I took an UberX last night down to the Aratani theater in Japantown to hear Arundhati Roy, the great Indian novelist. The driver was of indeterminate ethnicity and drove an immaculate Lexus sedan. I tend toward chatty, and he obliged by telling me that driving was his second job, his first being something to do with transferring people from health insurance to Medicaid or whatever whatever whatever. He began mansplaining about the whole shebang so I jumped in with my own tiny little mother mind™ and explained the tiniest bit about Sophie and then he shut up and then I said a single payer plan was the only way to go and he shook his head and said it'd hurt a whole lot of people and then I asked why and he told me the story of his sister-in-law who came to this country from a very poor country and overstayed her visa and had a baby with a man and used Medi-Cal to pay for diapers and formula even though she's illegal and he and his wife both work hard and this is the problem because there are thousands if not millions of people doing what his sister is doing while he and his wife are doing the right thing. He said people like her should not have babies. So I asked, Why don't you offer to pay for your sister-in-law's diapers and formulas, then? And he said nothing. To be fair, he agreed that the pharmaceutical companies and insurance companies are a big racket, and I agreed that people shouldn't work the system and should take responsibility for their actions. We compromised on the need for everyone to do the right thing, but when I climbed out of the Lexus at my destination, I walked through the plaza straight to a little bar set up and ordered myself a cold dark beer and drank it, fast, along with a $2 taco from a kosher taco truck. Then I waited in line with my copy of Arundhati Roy's new novel and filed into the theater and sat in my second row center seat and had my tiny little mother mind™ blown.
It seemed fitting that Roy was framed on stage by a photo of Patti Smith, her arms reaching up toward the heavens. I imagined that Roy had descended from them to grace us, such was her luminosity for the next hour and a half. She talked with Hector Tobar about art and literature and the history of India, of Pakistan and Kashmir. She told us of the atrocities happening there, that the Kashmir has the highest military occupation of any country in the world, that you can't really write about the atrocities as reportage but that fiction is the only, the best way to write about them because you will write about everything, all angles, all human experience through fiction. Fiction is a prayer and an offering, she said at one point, and we all might have swooned. Her voice, her laugh, her gentleness and steel. She told us that she is returning to India this weekend to appear in court. Every few years or so, she is sued by five male lawyers over something or other, for daring to speak, to write, to protest. She has spent time in jail. At the end, a woman in the hijab told her what she meant to her, and her voice broke. I felt tiny, the ride in the Lexus, the driver and his sister-in-law, Medi-Cal, Trumpcare and all the rest peeled away, a transparent skin to shed. Naked.

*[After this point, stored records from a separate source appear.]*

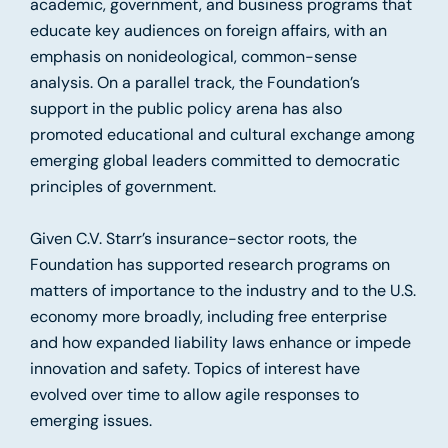
academic, government, and business programs that
educate key audiences on foreign affairs, with an
emphasis on nonideological, common-sense
analysis. On a parallel track, the Foundation’s
support in the public policy arena has also
promoted educational and cultural exchange among
emerging global leaders committed to democratic
principles of government.
Given C.V. Starr’s insurance-sector roots, the
Foundation has supported research programs on
matters of importance to the industry and to the U.S.
economy more broadly, including free enterprise
and how expanded liability laws enhance or impede
innovation and safety. Topics of interest have
evolved over time to allow agile responses to
emerging issues.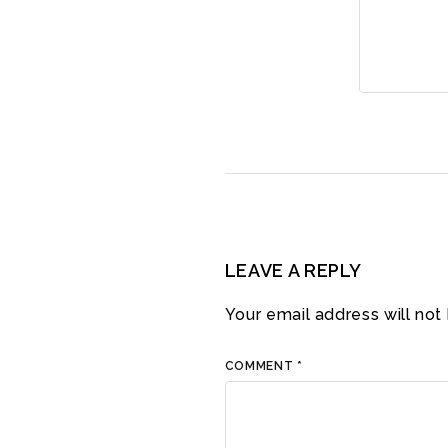
LEAVE A REPLY
Your email address will not
COMMENT
*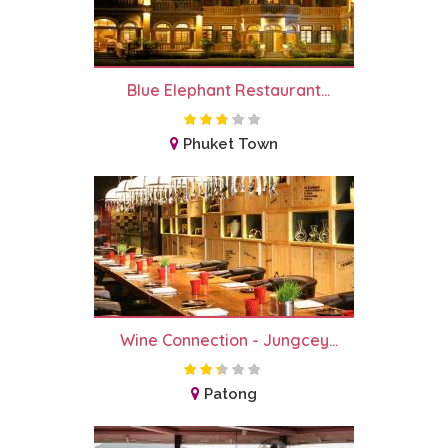
Blue Elephant Restaurant...
Phuket Town
Wine Connection - Jungcey...
Patong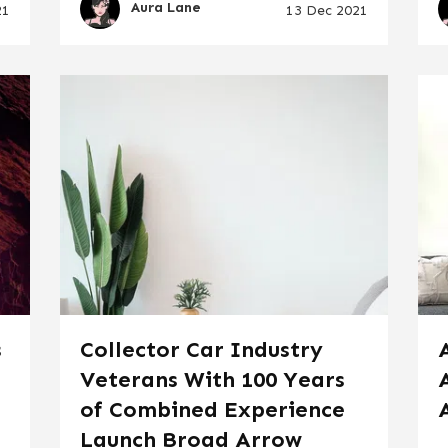
Aura Lane
21
13 Dec 2021
s
Collector Car Industry
Veterans With 100 Years
of Combined Experience
Launch Broad Arrow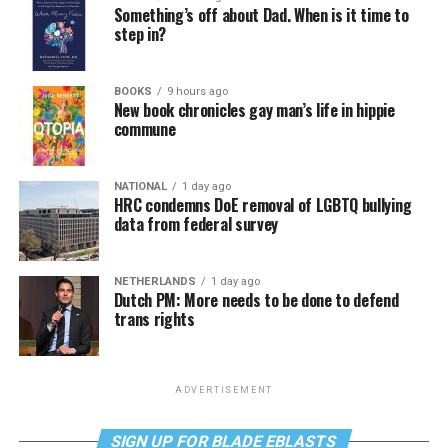
Something’s off about Dad. When is it time to
step in?
BOOKS
9 hours ago
New book chronicles gay man’s life in hippie
commune
NATIONAL
1 day ago
HRC condemns DoE removal of LGBTQ bullying
data from federal survey
NETHERLANDS
1 day ago
Dutch PM: More needs to be done to defend
trans rights
ADVERTISEMENT
SIGN UP FOR BLADE EBLASTS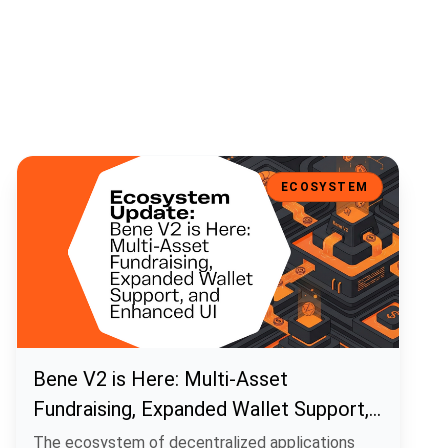
Bene V2 is Here: Multi-Asset Fundraising, Expanded Wallet Support
ECOSYSTEM
Bene V2 is Here: Multi-Asset
Fundraising, Expanded Wallet Support,
and Enhanced UI
The ecosystem of decentralized applications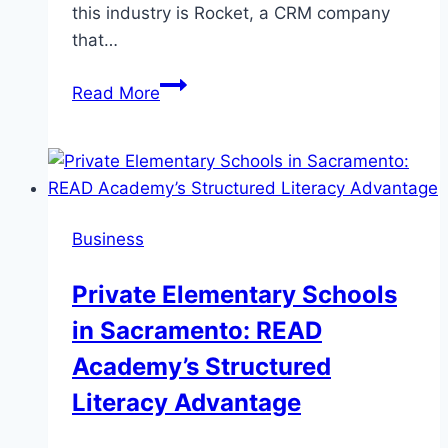
this industry is Rocket, a CRM company
that…
Streamline,
Read More
Engage,
Grow:
How
CRM
Tools
Business
from
Rocket
Private Elementary Schools
Empower
in Sacramento: READ
Businesses
to
Academy’s Structured
Achieve
Literacy Advantage
More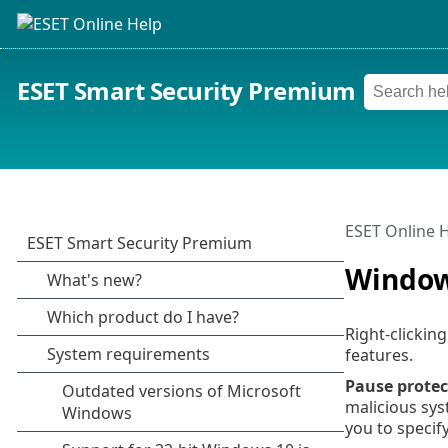
ESET Smart Security Premium
ESET Online 
Windows
Right-clickin
features.
Pause protec
malicious sys
you to specif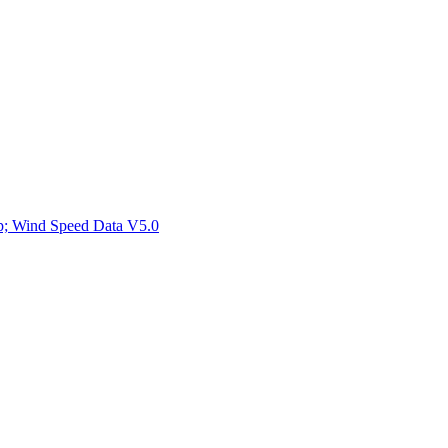
ctories
mp; Wind Speed Data V5.0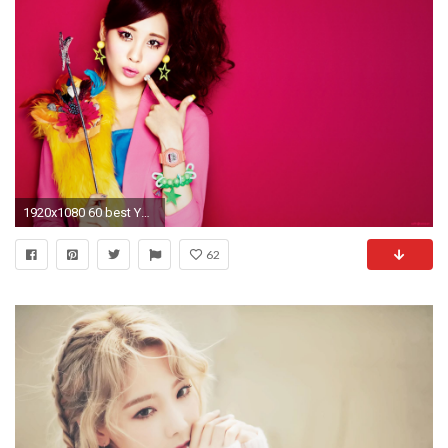
1920x1080 60 best Yoona images on Pinterest | Girls generation, Kpop girls .
62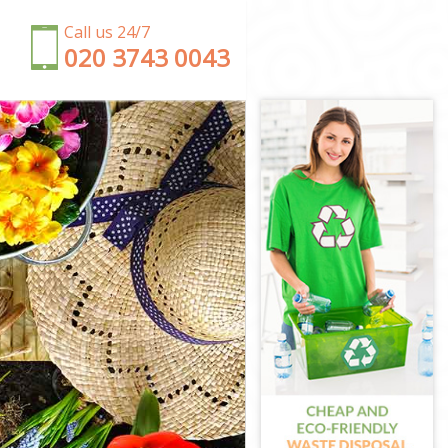
Call us 24/7
‎020 3743 0043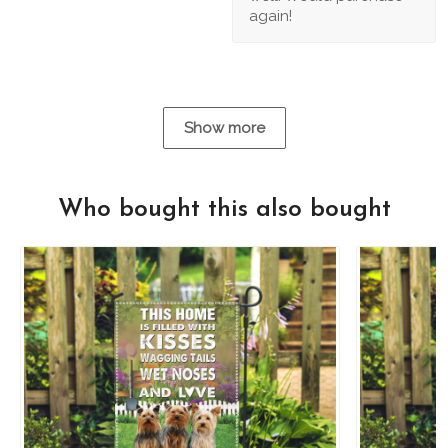
again!
Show more
Who bought this also bought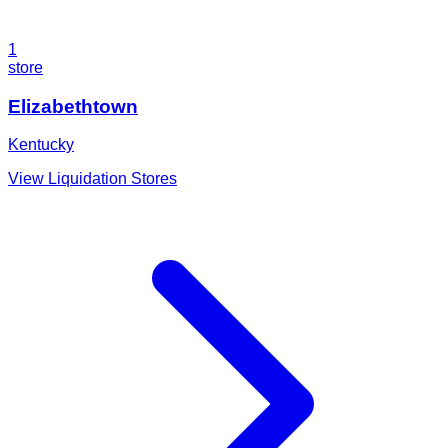
1
store
Elizabethtown
Kentucky
View Liquidation Stores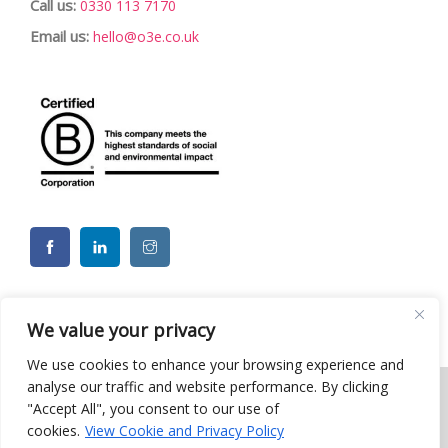
Call us:
0330 113 7170
Email us:
hello@o3e.co.uk
We value your privacy
We use cookies to enhance your browsing experience and
analyse our traffic and website performance. By clicking
"Accept All", you consent to our use of
© 2026 o3e Limited - Charity CSR ESG Team Building Events. All
cookies.
View Cookie and Privacy Policy
rights reserved |
Privacy Policy
| Website by Moo
Web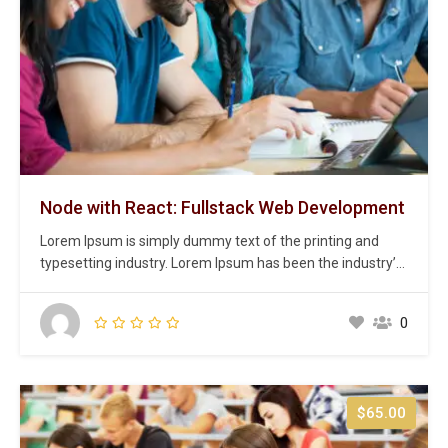
Node with React: Fullstack Web Development
Lorem Ipsum is simply dummy text of the printing and
typesetting industry. Lorem Ipsum has been the industry’s
standard dummy text ever since the 1500s, when an
unknown printer took a galley of type and scrambled it to
0
make a type specimen book. It has survived not only five
centuries,…
$65.00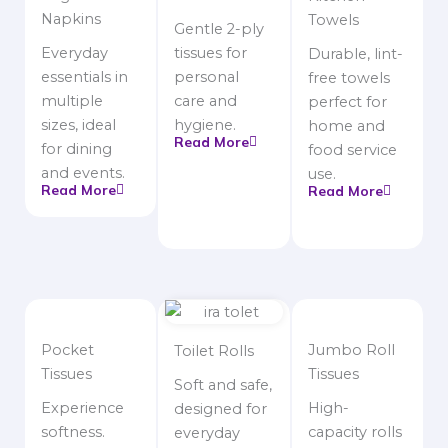
Napkins
Towels
Gentle 2-ply
Everyday
tissues for
Durable, lint-
essentials in
personal
free towels
multiple
care and
perfect for
sizes, ideal
hygiene.
home and
Read More
for dining
food service
and events.
use.
Read More
Read More
Pocket
Jumbo Roll
Toilet Rolls
Tissues
Tissues
Soft and safe,
Experience
High-
designed for
softness.
capacity rolls
everyday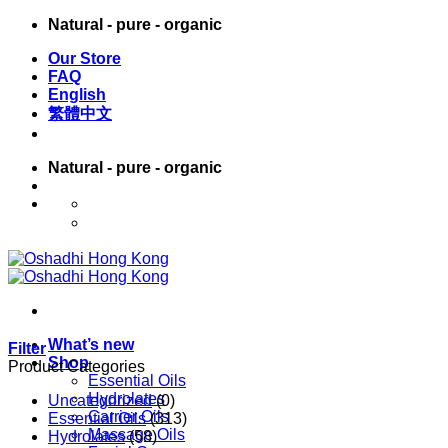
Skip
Natural - pure - organic
to
Our Store
content
FAQ
English
繁體中文
Natural - pure - organic
English
繁體中文
What’s new
Filter
Shop
Product Categories
Essential Oils
Hydrolates
Uncategorized
(0)
Carrier Oils
Essential Oils
(313)
Massage Oils
Hydrolates
(58)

I'm thinking what sorts of bullshit we are preoccupied with here in these Disunited States of Amerikkka. Bloody, plastic surgery faces, the National Enquirer, talking heads yammering, yammering, yammering with our acquiescence and participation. Our umbrage. I told a friend today that the latest diversion is worse than a soap opera. Stop the madness. It's a vomitorium. Bloody face lift had me howling at the moon, she replied, and I thought yes. Yes because it's so over the top horrible that a person in power would say it and also yes because it's all so tragically stupid. There's a $3.2 million dollar Mega-Mansion behind my bungalow that a family bought so that their 23 year old graduate student kid can live in it while attending USC. They are Korean. I walked by with Sophie yesterday and noticed a black Ferrari in the driveway with dealer plates on it. Just a block away, there's a small tent city growing of homeless people who look familiar to me now because they've been in the neighborhood so long. The giant Lenin statue that sat at the corner was removed the other day as the art gallery that put it there has gone bankrupt. For a couple of days only half of Lenin sat there, and I wondered whether he could house a homeless person. Here's a picture:
But I digress.
I took an Uber home. My driver was African American and drove a Toyota Corolla. As is my wont, I was chatty but he was surly so I let up and we drove through the lit up shitty in silence. When he pulled in front of my house, I said Have a nice night and stay safe and he looked up and said Yeah. Thanks. No one has ever said that to me before.
Normality in our part of the world is a bit like a boiled egg: its humdrum surface conceals at its heart a yolk of egregious violence. It is our constant anxiety about that violence, our memory its past labors and our dread of its future manifestations, that lays down the rules for how a people as complex and as diverse as we are continue to coexist --continue to live together, tolerate each other and, from time to time, murder one another. As long as the center holds, as long as the yolk doesn't run, we'll be fine. In moments of crisis it helps to take the long view.
Arundhati Roy, The Ministry of Utmost Happiness
** The irony of me buying a ticket to hear a writer and taking Ubers down there and back, drinking a beer and eating a taco and otherwise living this luxurious life in the beginning years of the twenty-first century is not lost on me. Privilege. Just in case you wondered.